Ma Saddam è scomparso per sempre? Per morte sotto qualche bomba
ispirata da soffiate dell'ultima ora? Per esilio "concesso" per indurlo
a tacere sulle complicità godute (quali quella dello stesso leader
del Pentagono Rumsfeld, suo amico almeno sino all'epoca di Bush sr.)?
E come si fa a scomparire senza lasciare traccia ai satelliti che ti individuano
nel raggio di quattro metri di errore collaterale? Allo stesso modo con
cui hanno "negoziato" l'utilità di una loro "presenza assente"
bin Laden e il mullah Omar nella prima guerra santa contro il terrorismo?!
Forse oggi il dittatore è più utile alla causa alleata
da "desaparecido", per mantenere viva la tensione in Medio oriente, dove
si moltiplicheranno al contempo i luoghi in cui verrà visto come
ospite non gradito e quindi attaccabile, e con lui il malcapitato ospitante.
Certo, il modo in cui gli alleati hanno tutelato esclusivamente i pozzi
petroliferi con relativo ministero contenente le carte dei dettagli dei
contratti petroliferi, rivela non solo le mira sul petrolio iracheno,
quanto e più opportunamente il reale interesse ricattatorio nei
confronti di chi è veramente dipendente dal prezioso liquido energetico,
ossia Unione europea, Russia, Giappone e Cina.

────────────────

→ **Compiti da svolgere**:
[a] Riproduca fedelmente il passo del testo sulla scomparsa di Saddam da "Forse oggi il" fino a "Giappone e Cina." compreso.
[b] Riprenda il testo sulla scomparsa di Saddam dal punto in cui termina e lo porti avanti.
Il materiale riportato di seguito è distinto e indipendente dal testo sulla scomparsa di Saddam.

→ **Dati disponibili**:
────────────────

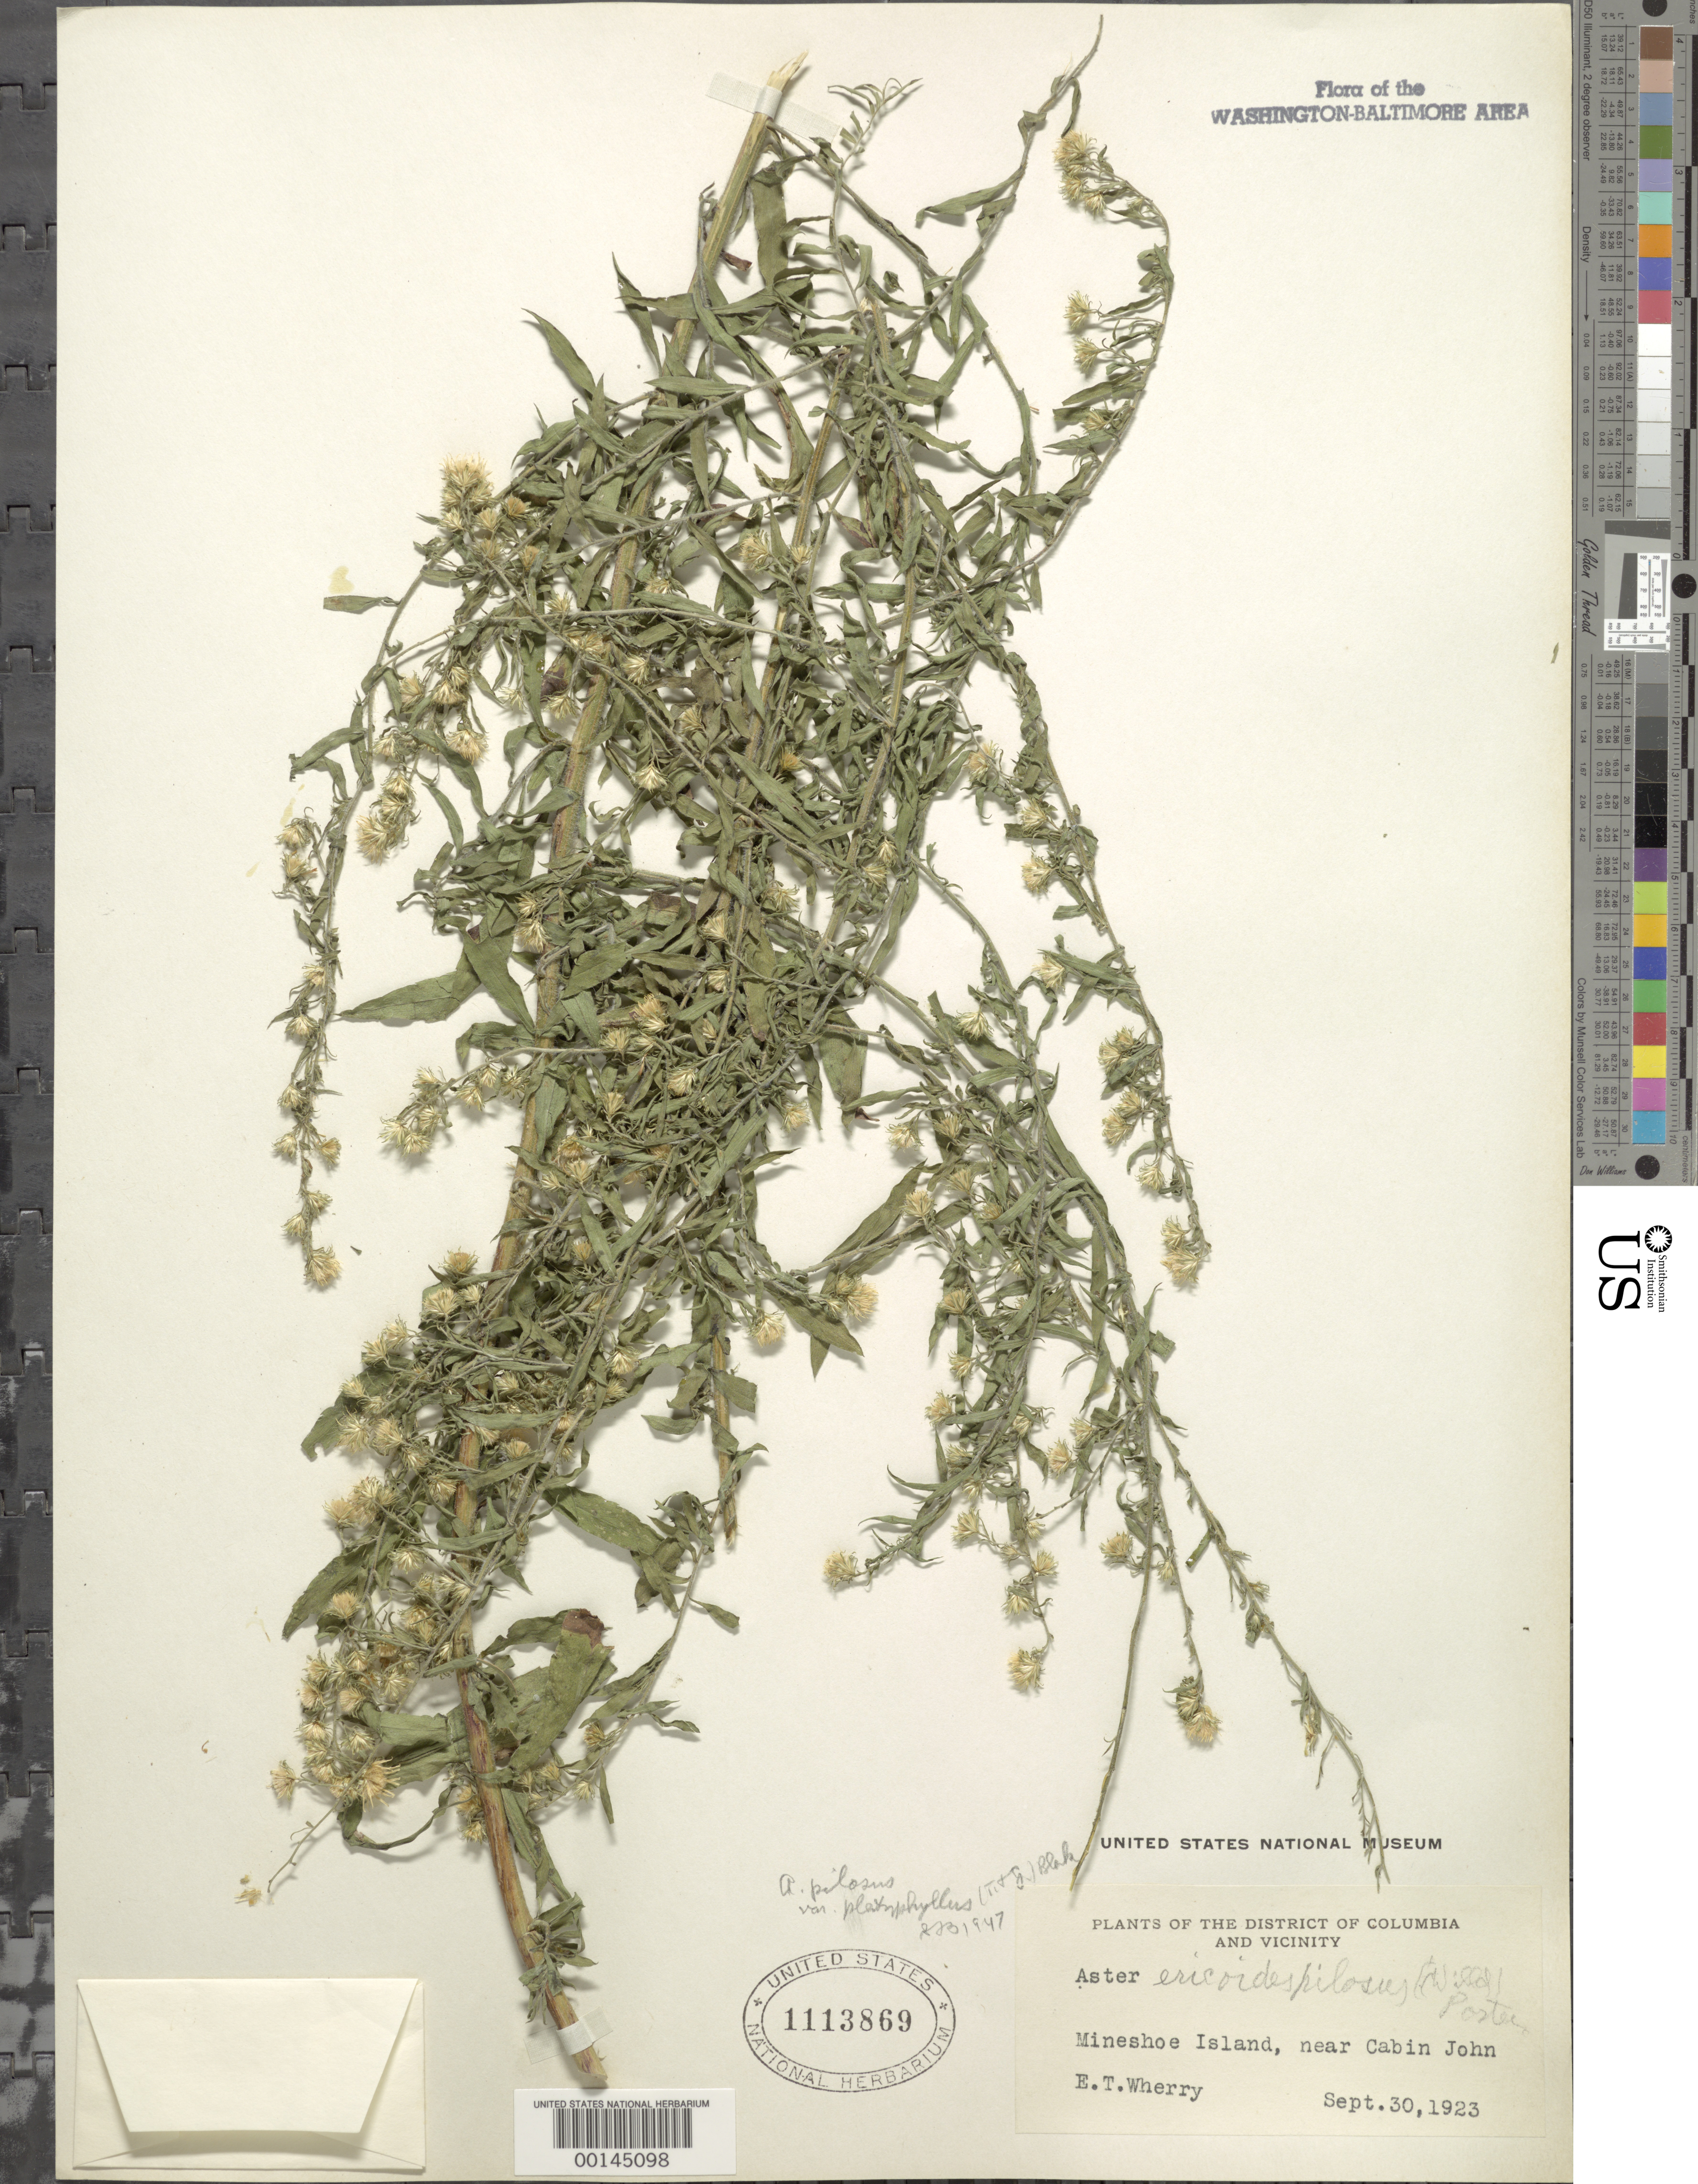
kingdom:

────────────────

→ **Risposte ai compiti**:
[a]
Forse oggi il dittatore è più utile alla causa alleata
da "desaparecido", per mantenere viva la tensione in Medio oriente, dove
si moltiplicheranno al contempo i luoghi in cui verrà visto come
ospite non gradito e quindi attaccabile, e con lui il malcapitato ospitante.
Certo, il modo in cui gli alleati hanno tutelato esclusivamente i pozzi
petroliferi con relativo ministero contenente le carte dei dettagli dei
contratti petroliferi, rivela non solo le mira sul petrolio iracheno,
quanto e più opportunamente il reale interesse ricattatorio nei
confronti di chi è veramente dipendente dal prezioso liquido energetico,
ossia Unione europea, Russia, Giappone e Cina.

[b]
Il neo-governatore, già noto nel 1991 per aver "protetto" i curdi
dopo la sollevazione abortita all'indomani della sconfitta irachena, si
insedia con una corte di affaristi e lobbysti, senza uno straccio di progetto
amministrativo per il tessuto politico, che più incasinato rimane,
meglio è, sul modello afgano ma senza un leader posticcio da mettere
su un trono ancor più fittizio. Le prospettive di una spaccatura
della società civile, già indebolita da decenni di repressione
e di embargo, si fanno plausibili in quanto il fondamentalismo sciita
è uscito allo scoperto, e ironicamente il rischio di un Khomeyni
locale nel sud del territorio occupato può essere scongiurato perpetuando
il pugno di ferro militare, il che allontana le prospettive di un governo
civile dietro mandato delle Nazioni Unite.
Delle quali prima o poi la sinistra mondiale radicale (non dico ovviamente
quella istituzionale) dovrà cominciare a ragionare facendone tranquillamente
a meno, esattamente come negli anni della guerra fredda, quando era bloccata
dai veti incrociati. Occorrerà risvegliarsi al più presto
dalle illusioni alimentate dallo spiraglio post-berlinese (1989) della
pace perpetua senza governo mondiale istituzionale, ma con concertazione
tra Onu, superpotenze ossequiose del fantasmatico diritto internazionale,
transnazionali avide e opinione pubblica mondiale benedicente (infatti
non si chiama government tale illusione, ma governance... un ibrido insapore
e soprattutto depistante).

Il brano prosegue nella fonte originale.